Peshawbestown is located just a few miles south of Omena and is part of the Grand Traverse Indian Reservation, which is owned by the Grand Traverse Band of Ottawa and Chippewa Indians. The village is composed of a community center, Indian art store, medicine lodge, governmental center, Strongheart Civic Center, Fire/Rescue/Police departments, and the historic Kateri Tekakwitha Catholic Church, and many historic houses. The Grand Traverse Band of Ottawa and Chippewa Indians‘ Leelanau Sands Casino is located in Peshawbestown and attracts many visitors every summer. Originally founded as a mission, Peshawbetown’s exact history and dates are disputed.

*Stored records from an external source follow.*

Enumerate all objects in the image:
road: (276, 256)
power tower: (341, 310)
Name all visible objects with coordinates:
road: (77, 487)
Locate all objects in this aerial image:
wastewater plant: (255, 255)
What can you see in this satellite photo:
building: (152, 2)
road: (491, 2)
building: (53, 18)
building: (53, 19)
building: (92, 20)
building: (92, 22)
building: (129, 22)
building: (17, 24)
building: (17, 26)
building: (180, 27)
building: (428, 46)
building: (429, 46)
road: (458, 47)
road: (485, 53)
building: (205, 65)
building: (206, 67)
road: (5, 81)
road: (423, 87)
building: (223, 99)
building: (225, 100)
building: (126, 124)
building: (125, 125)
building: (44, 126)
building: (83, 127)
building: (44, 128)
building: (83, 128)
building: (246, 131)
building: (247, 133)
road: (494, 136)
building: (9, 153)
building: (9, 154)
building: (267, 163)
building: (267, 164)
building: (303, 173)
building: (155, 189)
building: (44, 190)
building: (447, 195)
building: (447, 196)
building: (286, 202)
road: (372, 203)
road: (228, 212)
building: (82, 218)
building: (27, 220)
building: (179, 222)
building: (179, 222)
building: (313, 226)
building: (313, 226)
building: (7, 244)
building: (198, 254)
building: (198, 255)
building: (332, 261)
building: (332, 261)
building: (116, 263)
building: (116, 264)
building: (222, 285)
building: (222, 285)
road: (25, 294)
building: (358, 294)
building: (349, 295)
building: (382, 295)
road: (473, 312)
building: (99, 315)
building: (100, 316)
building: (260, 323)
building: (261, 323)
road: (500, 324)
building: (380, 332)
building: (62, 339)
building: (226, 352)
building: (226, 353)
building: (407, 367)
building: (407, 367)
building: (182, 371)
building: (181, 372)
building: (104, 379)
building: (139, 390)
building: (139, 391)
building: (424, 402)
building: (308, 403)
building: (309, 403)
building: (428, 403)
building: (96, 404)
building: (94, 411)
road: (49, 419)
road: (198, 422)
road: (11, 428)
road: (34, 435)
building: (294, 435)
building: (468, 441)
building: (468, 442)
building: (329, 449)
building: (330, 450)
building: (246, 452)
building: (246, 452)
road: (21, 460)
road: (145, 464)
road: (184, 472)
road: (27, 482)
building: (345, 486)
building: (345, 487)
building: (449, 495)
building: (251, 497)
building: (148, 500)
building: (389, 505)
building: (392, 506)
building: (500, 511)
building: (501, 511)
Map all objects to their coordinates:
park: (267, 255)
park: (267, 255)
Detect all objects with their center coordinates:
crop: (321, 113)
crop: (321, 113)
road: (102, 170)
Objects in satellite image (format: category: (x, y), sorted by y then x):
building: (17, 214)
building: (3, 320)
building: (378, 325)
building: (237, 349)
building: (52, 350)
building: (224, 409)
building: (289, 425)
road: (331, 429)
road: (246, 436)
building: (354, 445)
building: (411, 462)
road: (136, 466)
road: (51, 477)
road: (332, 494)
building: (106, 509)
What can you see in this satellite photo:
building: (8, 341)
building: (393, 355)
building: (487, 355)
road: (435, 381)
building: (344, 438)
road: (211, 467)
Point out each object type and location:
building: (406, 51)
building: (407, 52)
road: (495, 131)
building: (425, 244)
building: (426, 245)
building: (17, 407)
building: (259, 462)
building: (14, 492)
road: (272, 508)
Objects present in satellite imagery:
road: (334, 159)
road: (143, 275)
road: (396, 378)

Peshawbestown was established by 1855, and in 1911 the Detroit Free Press published an article about the village. According to the article in 1911 Peshawbestown “was the only pure Indian village in all of Michigan.” The village had “two long rows of log cabins” which showed “the battering of nearly three-quarters of a century of tempestuous northern winds and snows… broken window panes [are] stuffed here and there with rags to keep out the cold… the doors of the houses all fasten with a latch string, a piece of bent wire hooked over a nail or an occasional padlock.” The village was originally called Eagle Town and then renamed Peshabestown after Chief Peshaba who was Chief in 1859.
Today the Peshawbestown Pow Wow remembers the history and culture of the Ottawa Chippewa Indians.